Donkey Kong Tropical Freeze Review
Craig takes hold of our Donkey Kong Tropical Freeze Review and goes ape …
While it seems that the start of 2018 is drowning the Switch in Wii U ports, this isn’t necessarily a bad thing, as Donkey Kong Tropical Freeze would confirm.
What started with ports of Mario Kart 8 and both Bayonettas among others; the Switch’s library booster from the games that failed to make a dent when on the Wii U has seen them find a new audience and perhaps, in Donkey Kong Tropical Freeze, we finally have the best of the bunch.
While Mario has taken the 2D platformer attention away from Donkey Kong, there’s no doubting the fact that the tie-wearing monkey’s games are undoubtedly top-notch and Tropical Freeze is no different.
Starting out with an army of ice wielding penguins marching onto Donkey Kong’s home turf, Tropical Freeze combines the warm nature of a tropical island and douses it with an icy presence throughout most of the levels. Creating a game that’s palette lends from both ends of the weather spectrum to create some truly unique looking and interesting designs, topped off with a wonderful graphical style that lends itself well. Having not played the original on the Wii U, it’s difficult to identify areas of improvement from that version, however, the Switch handles Donkey Kong Tropical Freeze superbly well, so much so that I never once encountered any type of technical issue whilst playing in either TV or handheld mode.
Upon its release in 2014, Donkey Kong Tropical Freeze received a reputation for being notoriously difficult in places, a fact that is still relevant today, with one major change. The addition of Funky Kong as a character means that you can play even if you’re not great at platformers. You can use his surfboard to easily traverse enemies, gaps and spikes, allowing you to get through the game with relative ease whilst being the coolest Kong as them all. The only caveat to all of this is that you can’t switch mid-game. So, if you’ve started the game as Donkey Kong, you must finish as the main monkey himself – you’ve got to commit to your Kong right from the get-go.
As you play, you’ll have the usual assortment of Donkey Kong’s moves, from pounding the ground to a rather heavy-feeling jump to vine grabbing and also everyone’s favourite: rhino riding.

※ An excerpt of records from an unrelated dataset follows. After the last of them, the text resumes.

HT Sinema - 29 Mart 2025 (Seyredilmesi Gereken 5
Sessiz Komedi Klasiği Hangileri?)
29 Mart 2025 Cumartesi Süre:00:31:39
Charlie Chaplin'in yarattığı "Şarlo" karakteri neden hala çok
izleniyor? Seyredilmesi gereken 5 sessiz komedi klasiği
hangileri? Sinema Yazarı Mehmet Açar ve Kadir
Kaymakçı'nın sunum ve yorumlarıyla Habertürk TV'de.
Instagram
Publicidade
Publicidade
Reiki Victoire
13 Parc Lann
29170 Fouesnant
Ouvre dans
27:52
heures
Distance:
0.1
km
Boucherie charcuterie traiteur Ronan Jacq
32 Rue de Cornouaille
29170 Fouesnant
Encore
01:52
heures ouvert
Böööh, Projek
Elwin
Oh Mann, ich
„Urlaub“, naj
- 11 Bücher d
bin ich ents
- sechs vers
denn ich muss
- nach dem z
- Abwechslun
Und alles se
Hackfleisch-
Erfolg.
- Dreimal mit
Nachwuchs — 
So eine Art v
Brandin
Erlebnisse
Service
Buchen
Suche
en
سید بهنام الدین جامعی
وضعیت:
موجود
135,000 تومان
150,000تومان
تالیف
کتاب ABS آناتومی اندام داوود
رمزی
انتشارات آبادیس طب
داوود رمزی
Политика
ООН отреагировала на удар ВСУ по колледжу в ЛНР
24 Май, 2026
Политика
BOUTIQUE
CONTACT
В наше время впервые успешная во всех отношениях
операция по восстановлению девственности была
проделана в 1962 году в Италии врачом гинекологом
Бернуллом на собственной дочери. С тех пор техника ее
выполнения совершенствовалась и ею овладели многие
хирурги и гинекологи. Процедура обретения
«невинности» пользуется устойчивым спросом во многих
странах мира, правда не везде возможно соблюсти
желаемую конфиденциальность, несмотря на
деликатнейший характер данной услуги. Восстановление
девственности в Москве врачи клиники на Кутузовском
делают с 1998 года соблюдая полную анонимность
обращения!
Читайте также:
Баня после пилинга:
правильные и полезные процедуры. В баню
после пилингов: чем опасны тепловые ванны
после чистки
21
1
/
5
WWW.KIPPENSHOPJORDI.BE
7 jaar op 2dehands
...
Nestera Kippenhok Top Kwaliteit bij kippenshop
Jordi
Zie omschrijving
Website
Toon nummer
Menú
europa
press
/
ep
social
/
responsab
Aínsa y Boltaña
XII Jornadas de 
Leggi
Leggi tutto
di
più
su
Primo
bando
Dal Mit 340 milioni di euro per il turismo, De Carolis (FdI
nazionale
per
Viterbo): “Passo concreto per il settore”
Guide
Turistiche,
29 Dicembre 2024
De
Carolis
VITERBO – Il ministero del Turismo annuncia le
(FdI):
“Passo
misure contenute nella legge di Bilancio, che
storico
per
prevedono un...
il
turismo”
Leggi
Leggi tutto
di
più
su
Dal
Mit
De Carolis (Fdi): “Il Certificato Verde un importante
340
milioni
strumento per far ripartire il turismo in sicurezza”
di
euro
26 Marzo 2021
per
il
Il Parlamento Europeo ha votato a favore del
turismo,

You’ll also be able to team up with other Kongs throughout your adventure, with them giving you not just extra health but also added abilities. Dixie Kong can grant you a generous float to your jump, Diddy Kong provides a double jump, while Cranky Kong can let you pogo stick your way to the end of the level. You can choose which Kong you’d like to smash out of the barrel and you’ll pick a different one depending on the section you’re facing. There were many examples where I found myself dying, being taken back to the area where I had to choose a companion and then choose the one which most suited that section; allowing me to traverse it in a better way.

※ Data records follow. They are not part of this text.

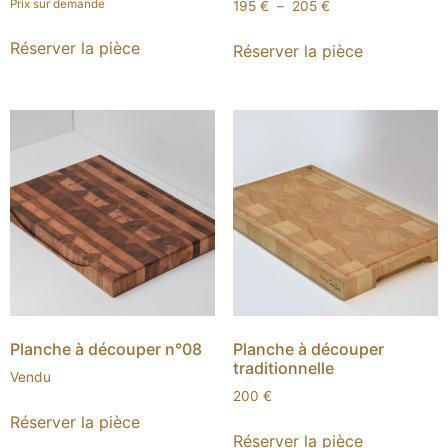
Prix sur demande
195
€
–
205
€
Réserver la pièce
Réserver la pièce
Planche à découper n°08
Planche à découper
traditionnelle
Vendu
200
€
Réserver la pièce
Réserver la pièce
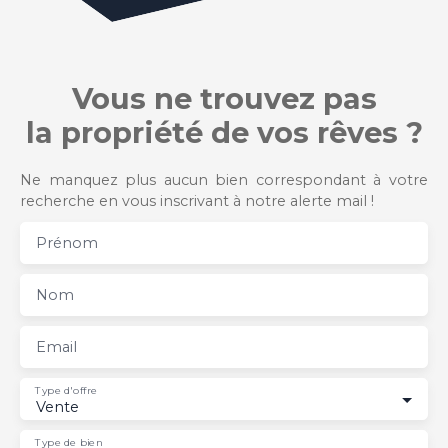
Vous ne trouvez pas
la propriété de vos rêves ?
Ne manquez plus aucun bien correspondant à votre
recherche en vous inscrivant à notre alerte mail !
Prénom
Nom
Email
Type d'offre
Vente
Type de bien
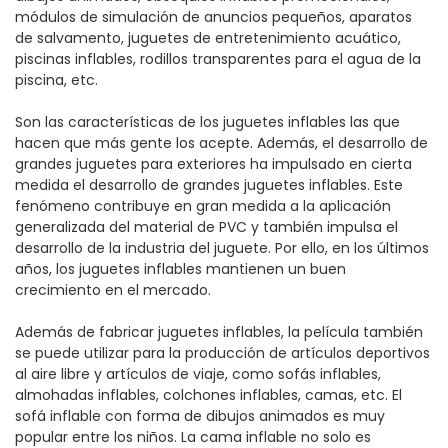
módulos de simulación de anuncios pequeños, aparatos
de salvamento, juguetes de entretenimiento acuático,
piscinas inflables, rodillos transparentes para el agua de la
piscina, etc.
Son las características de los juguetes inflables las que
hacen que más gente los acepte. Además, el desarrollo de
grandes juguetes para exteriores ha impulsado en cierta
medida el desarrollo de grandes juguetes inflables. Este
fenómeno contribuye en gran medida a la aplicación
generalizada del material de PVC y también impulsa el
desarrollo de la industria del juguete. Por ello, en los últimos
años, los juguetes inflables mantienen un buen
crecimiento en el mercado.
Además de fabricar juguetes inflables, la película también
se puede utilizar para la producción de artículos deportivos
al aire libre y artículos de viaje, como sofás inflables,
almohadas inflables, colchones inflables, camas, etc. El
sofá inflable con forma de dibujos animados es muy
popular entre los niños. La cama inflable no solo es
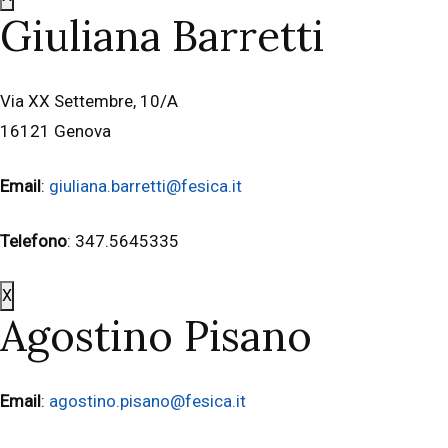
Giuliana Barretti
Via XX Settembre, 10/A
16121 Genova
Email
:
giuliana.barretti@fesica.it
Telefono
: 347.5645335
X
Agostino Pisano
Email
:
agostino.pisano@fesica.it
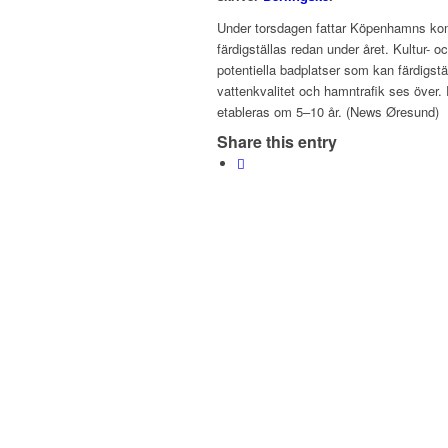
Under torsdagen fattar Köpenhamns kom
färdigställas redan under året. Kultur- o
potentiella badplatser som kan färdigs
vattenkvalitet och hamntrafik ses över. 
etableras om 5–10 år. (News Øresund)
Share this entry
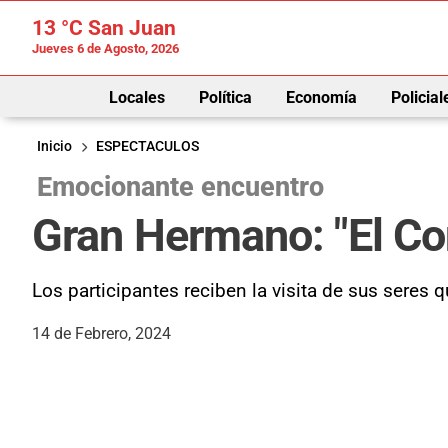
13 °C
San Juan
Jueves 6 de Agosto, 2026
Locales
Política
Economía
Policial
Inicio
ESPECTACULOS
Emocionante encuentro
Gran Hermano: "El Con
Los participantes reciben la visita de sus seres
14 de Febrero, 2024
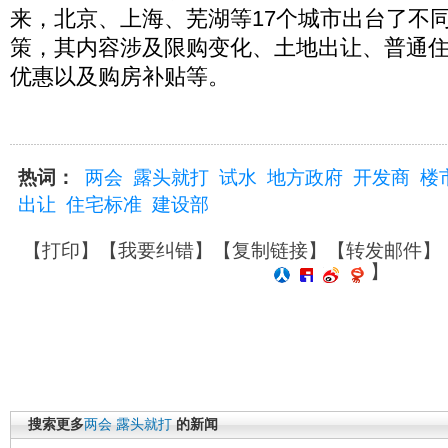
来，北京、上海、芜湖等17个城市出台了不
策，其内容涉及限购变化、土地出让、普通
优惠以及购房补贴等。
热词：
两会
露头就打
试水
地方政府
开发商
楼
出让
住宅标准
建设部
【
打印
】【
我要纠错
】【
复制链接
】【
转发邮件
】
】
搜索更多
两会
露头就打
的新闻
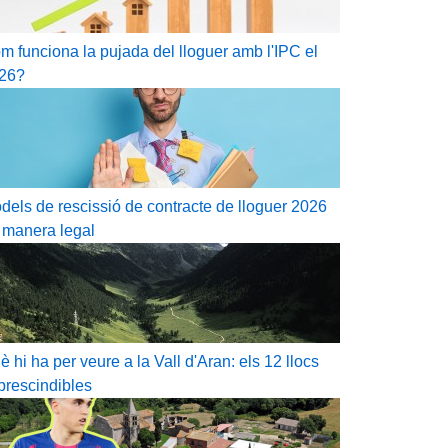
m funciona la pujada del lloguer amb l'IPC el
26?
dels de rescissió de contracte de lloguer 2026
 manera legal
è hi ha per veure a la Vall d'Aran: els 12 llocs
prescindibles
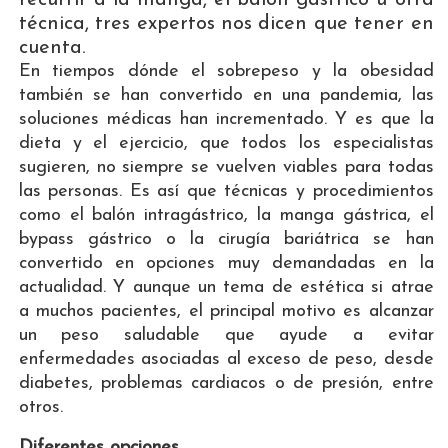
técnica, tres expertos nos dicen que tener en
cuenta.
En tiempos dónde el sobrepeso y la obesidad
también se han convertido en una pandemia, las
soluciones médicas han incrementado. Y es que la
dieta y el ejercicio, que todos los especialistas
sugieren, no siempre se vuelven viables para todas
las personas. Es así que técnicas y procedimientos
como el balón intragástrico, la manga gástrica, el
bypass gástrico o la cirugía bariátrica se han
convertido en opciones muy demandadas en la
actualidad. Y aunque un tema de estética si atrae
a muchos pacientes, el principal motivo es alcanzar
un peso saludable que ayude a evitar
enfermedades asociadas al exceso de peso, desde
diabetes, problemas cardiacos o de presión, entre
otros.
Diferentes opciones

It’s possible to clear any part of a level with any companion or on your own but for an area that’s filled with spikes, Cranky Kong would be the way to go as his pogo stick means you’re unaffected by them, while Diddy Kong or Dixie Kong might be better to traverse jumps with a perilous gap in between them.

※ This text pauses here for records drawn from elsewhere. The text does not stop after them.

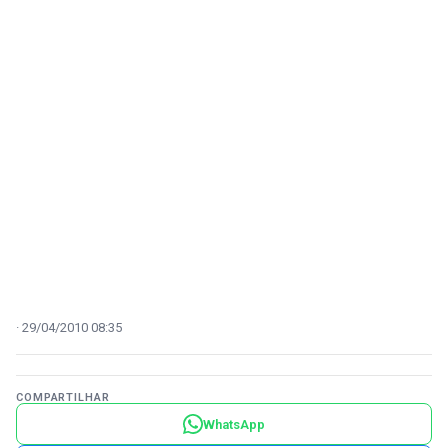
29/04/2010 08:35
COMPARTILHAR
WhatsApp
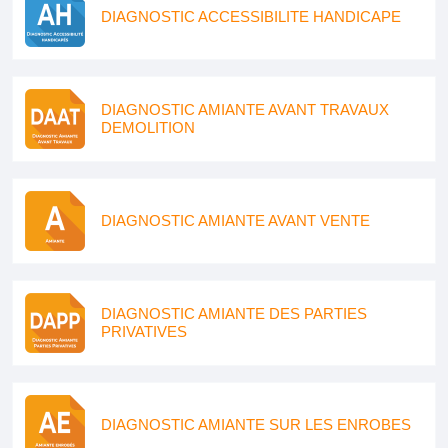
DIAGNOSTIC ACCESSIBILITE HANDICAPE
DIAGNOSTIC AMIANTE AVANT TRAVAUX
DEMOLITION
DIAGNOSTIC AMIANTE AVANT VENTE
DIAGNOSTIC AMIANTE DES PARTIES
PRIVATIVES
DIAGNOSTIC AMIANTE SUR LES ENROBES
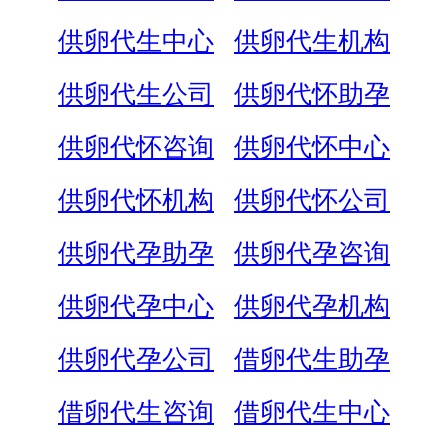
供卵代生中心
供卵代生机构
供卵代生公司
供卵代怀助孕
供卵代怀咨询
供卵代怀中心
供卵代怀机构
供卵代怀公司
供卵代孕助孕
供卵代孕咨询
供卵代孕中心
供卵代孕机构
供卵代孕公司
借卵代生助孕
借卵代生咨询
借卵代生中心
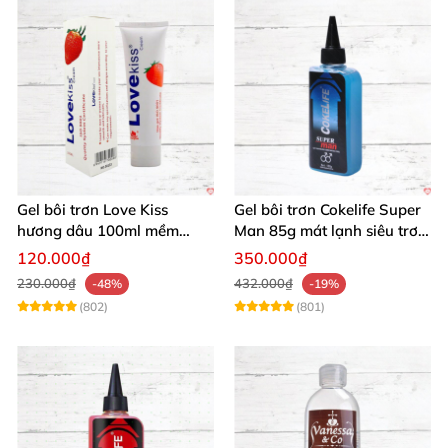
Gel bôi trơn Love Kiss
Gel bôi trơn Cokelife Super
hương dâu 100ml mềm
Man 85g mát lạnh siêu trơn
mượt an toàn thơm
an toàn
120.000₫
350.000₫
230.000₫
432.000₫
-48%
-19%
(802)
(801)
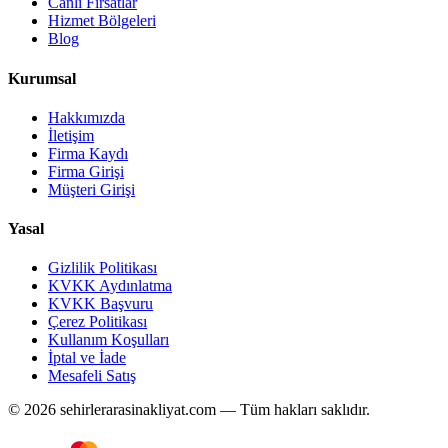
Canlı Fırsatlar
Hizmet Bölgeleri
Blog
Kurumsal
Hakkımızda
İletişim
Firma Kaydı
Firma Girişi
Müşteri Girişi
Yasal
Gizlilik Politikası
KVKK Aydınlatma
KVKK Başvuru
Çerez Politikası
Kullanım Koşulları
İptal ve İade
Mesafeli Satış
© 2026 sehirlerarasinakliyat.com — Tüm hakları saklıdır.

After you’ve taken the time to beat all of the game’s stages – which is likely to take between 10 to 15 hours – you’ll find a plethora of collectables to go back and collect which can take your total playtime up to anywhere between 20 and 30 hours. It’s stage design also means that it’s perfect for taking on the go, a stage or two between waiting for buses or trains can easily be achieved.
Donkey Kong Tropical Freeze Review Conclusion
Donkey Kong Tropical Freeze is one of the premiere platformers that’s released in the past decade and it’s move to Switch is a welcome one. Despite a higher than normal difficulty level, it excels in most areas to present a game that currently stands as one of the best on the Switch.